06 Jun 2019. Non-metric Multi-dimensional Scaling (NMDS) is a way to condense information from multidimensional data (multiple variables/species/OTUs), into a 2D representation or ordination.

How do you read an NMDS graph?

As a rule of thumb, an NMDS ordination with a stress value around or above 0.2 is deemed suspect and a stress value approaching 0.3 indicates that the ordination is arbitrary. Stress values equal to or below 0.1 are considered fair, while values equal to or below 0.05 indicate good fit.

What is the difference between MDS and NMDS?

Similar to PCoA, MDS first needs to calculate a matrix of sample (objects) dissimilarities using a chosen distance metric, while NMDS calculates the ranks of these distances among all samples (objects).

What does an NMDS plot tell you?

The goal of NMDS is to represent the original position of data in multidimensional space as accurately as possible using a reduced number of dimensions that can be easily plotted and visualized (like PCA). BUT (unlike PCA which uses Euclidian distances) NMDS relies on rank orders.

What is MDS vs PCA?

PCA is just a method while MDS is a class of analysis. As mapping, PCA is a particular case of MDS. On the other hand, PCA is a particular case of Factor analysis which, being a data reduction, is more than only a mapping, while MDS is only a mapping.

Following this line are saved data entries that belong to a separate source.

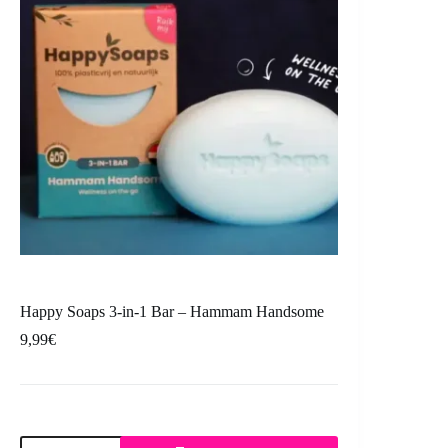
Happy Soaps 3-in-1 Bar – Hammam Handsome
9,99
€
Happy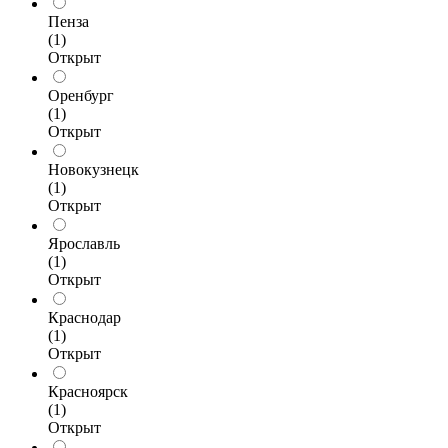
Пенза
(1)
Открыт
Оренбург
(1)
Открыт
Новокузнецк
(1)
Открыт
Ярославль
(1)
Открыт
Краснодар
(1)
Открыт
Красноярск
(1)
Открыт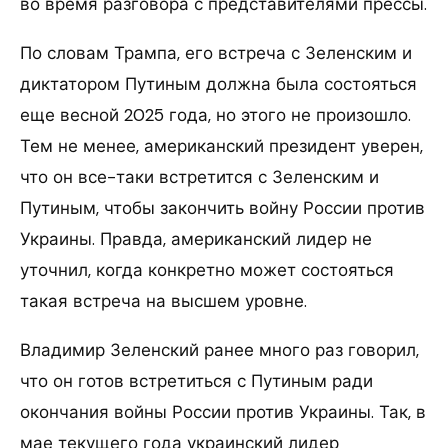
во время разговора с представителями прессы.
По словам Трампа, его встреча с Зеленским и
диктатором Путиным должна была состояться
еще весной 2025 года, но этого не произошло.
Тем не менее, американский президент уверен,
что он все-таки встретится с Зеленским и
Путиным, чтобы закончить войну России против
Украины. Правда, американский лидер не
уточнил, когда конкретно может состояться
такая встреча на высшем уровне.
Владимир Зеленский ранее много раз говорил,
что он готов встретиться с Путиным ради
окончания войны России против Украины. Так, в
мае текущего года украинский лидер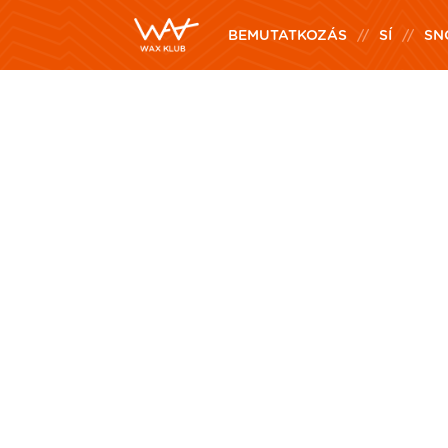
BEMUTATKOZÁS
SÍ
SN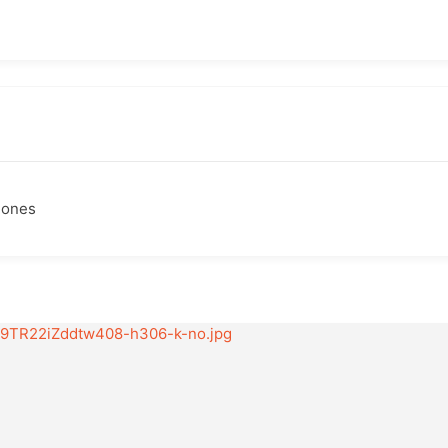
ciones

What is the difference between PCA and RDA?

PCA and RDA are very similar is what they do. Although, they differ as PCA is unconstrained (search for any variable that best explains spp composition), whereas RDA is constrained (search for the best explanatory variables). It depends on the gradient lengths (tested with a DCA or DCCA).

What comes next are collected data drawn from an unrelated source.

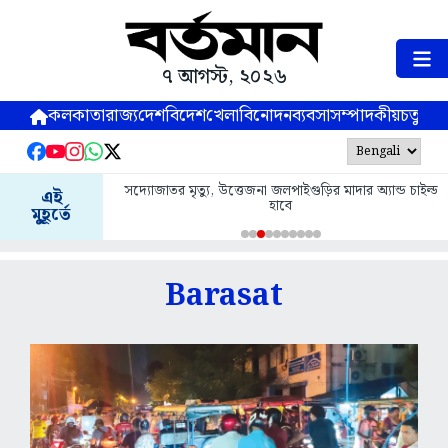
৭ আগস্ট, ২০২৬
কলকাতা
রাজ্য
দেশ
বিদেশ
খেলা
বিনোদন
ব্যবসা
সম্পাদকীয়
চতুষ্পর্ণ
সদ্যোজাতর মৃত্যু, উত্তেজনা জলপাইগুড়ির মাদার অ্যান্ড চাইল্ড
এই
হাবে
মুহূর্তে
Barasat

Does MDS preserve distances?

In general, the metric MDS calculates distances between each pair of points in the original high-dimensional space and then maps it to lower-dimensional space while preserving those distances between points as well as possible. Note, the number of dimensions for the lower-dimensional space can be chosen by you.

What is Shepard diagram?

A Shepard diagram compares how far apart your data points are before and after you transform them (ie: goodness-of-fit) as a scatter plot. Shepard diagrams can be used for data reduction techniques like principal components analysis (PCA), multidimensional scaling (MDS), or t-SNE.